The mayor, who retired from the NYPD after more than 20 years with the rank of lieutenant, said that he spoke to the mother of the injured officer.

“The mom whispered in my ear. She stated, ‘I recalled at the graduation ceremony how you talked about your mother exhaled for the first time after you retired.’ She’s still holding her breath,” Adams said. “Her child was on our street to protect the children of our city and their families, and I can’t thank them enough.”

This is the second police officer to be shot this year.

Officer Paul Lee was wounded by a teenager around 3 a.m. on Jan. 17 near East 183rd Street and Prospect Avenue in Belmont, police said.

Lee and his partner, part of the 48th Precinct’s Public Safety Team, spotted the teen on the street in the early morning and pulled their patrol car over to question him, authorities said.
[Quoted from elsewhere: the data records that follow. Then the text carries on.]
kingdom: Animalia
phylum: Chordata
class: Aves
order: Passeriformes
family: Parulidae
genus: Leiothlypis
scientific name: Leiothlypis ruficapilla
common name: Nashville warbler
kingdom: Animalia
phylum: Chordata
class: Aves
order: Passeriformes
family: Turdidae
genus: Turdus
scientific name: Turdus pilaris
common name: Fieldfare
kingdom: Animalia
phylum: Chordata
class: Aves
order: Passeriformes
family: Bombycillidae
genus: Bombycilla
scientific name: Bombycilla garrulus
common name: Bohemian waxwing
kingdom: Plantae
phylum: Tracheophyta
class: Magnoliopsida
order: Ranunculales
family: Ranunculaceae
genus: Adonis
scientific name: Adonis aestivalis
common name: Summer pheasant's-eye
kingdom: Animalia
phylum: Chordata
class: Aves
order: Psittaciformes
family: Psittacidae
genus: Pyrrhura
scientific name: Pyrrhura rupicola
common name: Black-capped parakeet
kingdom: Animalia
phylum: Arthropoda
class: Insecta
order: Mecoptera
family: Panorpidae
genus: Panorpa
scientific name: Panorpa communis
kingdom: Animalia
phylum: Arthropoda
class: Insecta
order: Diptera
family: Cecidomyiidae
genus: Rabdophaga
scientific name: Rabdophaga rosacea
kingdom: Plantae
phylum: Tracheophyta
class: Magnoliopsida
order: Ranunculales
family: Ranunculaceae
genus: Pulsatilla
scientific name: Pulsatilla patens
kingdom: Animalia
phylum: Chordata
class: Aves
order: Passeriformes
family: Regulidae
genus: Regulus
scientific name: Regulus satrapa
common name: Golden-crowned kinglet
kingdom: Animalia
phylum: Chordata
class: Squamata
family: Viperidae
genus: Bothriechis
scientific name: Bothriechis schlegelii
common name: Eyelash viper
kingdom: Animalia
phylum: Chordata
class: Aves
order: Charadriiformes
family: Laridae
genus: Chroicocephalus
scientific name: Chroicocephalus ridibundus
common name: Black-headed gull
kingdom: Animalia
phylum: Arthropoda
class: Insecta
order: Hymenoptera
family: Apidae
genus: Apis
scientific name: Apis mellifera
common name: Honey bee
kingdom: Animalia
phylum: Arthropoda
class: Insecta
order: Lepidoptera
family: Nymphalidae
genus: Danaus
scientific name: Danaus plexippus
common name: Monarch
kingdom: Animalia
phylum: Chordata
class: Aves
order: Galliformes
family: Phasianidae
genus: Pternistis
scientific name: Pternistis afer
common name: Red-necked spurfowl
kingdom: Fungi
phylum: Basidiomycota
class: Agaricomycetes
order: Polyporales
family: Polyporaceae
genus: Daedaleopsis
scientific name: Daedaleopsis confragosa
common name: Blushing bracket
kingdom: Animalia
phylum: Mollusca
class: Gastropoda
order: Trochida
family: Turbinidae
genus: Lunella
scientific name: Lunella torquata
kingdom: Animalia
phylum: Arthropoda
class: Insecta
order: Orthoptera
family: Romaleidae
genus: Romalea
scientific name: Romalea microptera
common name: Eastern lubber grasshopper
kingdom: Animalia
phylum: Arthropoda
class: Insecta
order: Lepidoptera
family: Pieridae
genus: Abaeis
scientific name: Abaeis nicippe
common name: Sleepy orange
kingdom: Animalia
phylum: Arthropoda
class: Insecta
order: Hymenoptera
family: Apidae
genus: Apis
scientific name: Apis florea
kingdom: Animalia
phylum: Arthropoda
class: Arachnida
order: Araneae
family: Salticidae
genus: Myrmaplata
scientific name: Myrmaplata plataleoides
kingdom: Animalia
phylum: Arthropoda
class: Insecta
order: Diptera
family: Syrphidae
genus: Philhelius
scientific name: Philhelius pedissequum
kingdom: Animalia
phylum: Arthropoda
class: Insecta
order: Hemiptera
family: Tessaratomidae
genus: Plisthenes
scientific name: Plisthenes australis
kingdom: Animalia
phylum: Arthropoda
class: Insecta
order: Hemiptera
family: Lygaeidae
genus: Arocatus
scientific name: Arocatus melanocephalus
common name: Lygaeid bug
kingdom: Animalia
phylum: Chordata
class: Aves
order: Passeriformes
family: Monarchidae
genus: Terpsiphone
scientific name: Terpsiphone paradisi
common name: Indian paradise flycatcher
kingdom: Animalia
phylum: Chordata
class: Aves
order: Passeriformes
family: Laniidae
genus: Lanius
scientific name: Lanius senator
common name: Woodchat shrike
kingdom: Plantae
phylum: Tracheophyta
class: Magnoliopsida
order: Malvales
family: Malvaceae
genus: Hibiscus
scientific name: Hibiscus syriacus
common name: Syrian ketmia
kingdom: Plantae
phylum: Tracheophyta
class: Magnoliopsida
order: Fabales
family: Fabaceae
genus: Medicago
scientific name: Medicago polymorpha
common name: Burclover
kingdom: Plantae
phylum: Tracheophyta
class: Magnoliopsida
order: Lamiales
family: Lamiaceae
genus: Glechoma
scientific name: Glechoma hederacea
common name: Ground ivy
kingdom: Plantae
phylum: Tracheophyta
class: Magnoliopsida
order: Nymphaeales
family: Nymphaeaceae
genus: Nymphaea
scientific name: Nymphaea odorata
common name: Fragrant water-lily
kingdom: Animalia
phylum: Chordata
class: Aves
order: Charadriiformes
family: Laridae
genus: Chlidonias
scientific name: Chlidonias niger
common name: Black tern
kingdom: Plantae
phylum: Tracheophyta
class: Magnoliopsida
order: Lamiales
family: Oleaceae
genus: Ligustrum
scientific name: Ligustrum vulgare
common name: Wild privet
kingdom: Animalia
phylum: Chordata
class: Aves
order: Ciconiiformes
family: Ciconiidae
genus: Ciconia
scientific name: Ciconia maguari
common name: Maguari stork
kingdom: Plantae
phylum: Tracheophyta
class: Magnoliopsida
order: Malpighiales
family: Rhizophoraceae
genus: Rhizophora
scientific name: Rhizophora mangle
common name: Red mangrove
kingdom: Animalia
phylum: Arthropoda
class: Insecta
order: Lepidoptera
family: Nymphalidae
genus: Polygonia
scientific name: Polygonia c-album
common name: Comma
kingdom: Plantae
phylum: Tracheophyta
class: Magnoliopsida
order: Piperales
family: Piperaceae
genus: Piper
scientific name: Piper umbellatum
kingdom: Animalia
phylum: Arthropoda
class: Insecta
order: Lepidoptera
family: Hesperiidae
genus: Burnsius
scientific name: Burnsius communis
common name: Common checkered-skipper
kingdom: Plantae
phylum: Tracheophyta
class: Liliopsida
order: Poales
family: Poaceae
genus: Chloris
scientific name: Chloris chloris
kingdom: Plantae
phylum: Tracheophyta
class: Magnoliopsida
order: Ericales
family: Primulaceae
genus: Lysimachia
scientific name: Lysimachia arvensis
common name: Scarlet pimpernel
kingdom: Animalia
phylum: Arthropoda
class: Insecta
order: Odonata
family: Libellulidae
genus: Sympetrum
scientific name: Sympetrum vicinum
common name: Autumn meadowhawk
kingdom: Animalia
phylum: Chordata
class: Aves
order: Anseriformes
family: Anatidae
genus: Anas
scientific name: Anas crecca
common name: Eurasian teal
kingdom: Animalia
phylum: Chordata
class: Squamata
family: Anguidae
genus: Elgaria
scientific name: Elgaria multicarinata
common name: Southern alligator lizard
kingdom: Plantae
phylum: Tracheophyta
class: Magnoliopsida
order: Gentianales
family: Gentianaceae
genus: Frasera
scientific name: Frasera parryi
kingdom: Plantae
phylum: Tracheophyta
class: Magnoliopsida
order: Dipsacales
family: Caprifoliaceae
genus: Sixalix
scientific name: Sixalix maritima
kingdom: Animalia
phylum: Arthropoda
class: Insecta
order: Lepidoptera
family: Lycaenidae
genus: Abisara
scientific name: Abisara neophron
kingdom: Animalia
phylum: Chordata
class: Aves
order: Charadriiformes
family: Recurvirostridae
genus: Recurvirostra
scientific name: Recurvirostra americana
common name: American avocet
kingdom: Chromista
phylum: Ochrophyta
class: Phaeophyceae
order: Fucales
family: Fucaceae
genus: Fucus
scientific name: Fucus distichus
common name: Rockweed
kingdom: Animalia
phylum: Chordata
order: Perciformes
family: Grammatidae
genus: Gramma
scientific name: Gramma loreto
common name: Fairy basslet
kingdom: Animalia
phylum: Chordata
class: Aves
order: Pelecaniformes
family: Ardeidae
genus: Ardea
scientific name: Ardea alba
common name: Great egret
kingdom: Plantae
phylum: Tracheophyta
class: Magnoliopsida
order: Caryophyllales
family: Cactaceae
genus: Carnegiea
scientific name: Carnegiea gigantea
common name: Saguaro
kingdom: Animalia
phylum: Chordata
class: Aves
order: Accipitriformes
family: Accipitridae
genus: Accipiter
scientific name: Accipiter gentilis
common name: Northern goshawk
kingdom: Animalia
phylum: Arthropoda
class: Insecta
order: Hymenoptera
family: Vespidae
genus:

The young man whipped out a .32-caliber gun and started firing, striking the windshield and Lee, who was sitting the passenger seat.

After a brief chase, the 16-year-old was apprehended. He was charged with attempted murder, assault and criminal possession of a weapon.

“There’s an over-proliferation of guns and too many people are willing to use (them),” the mayor said at Wednesday’s press conference. “When you could display a weapon over a dispute on the bus, that says a lot.”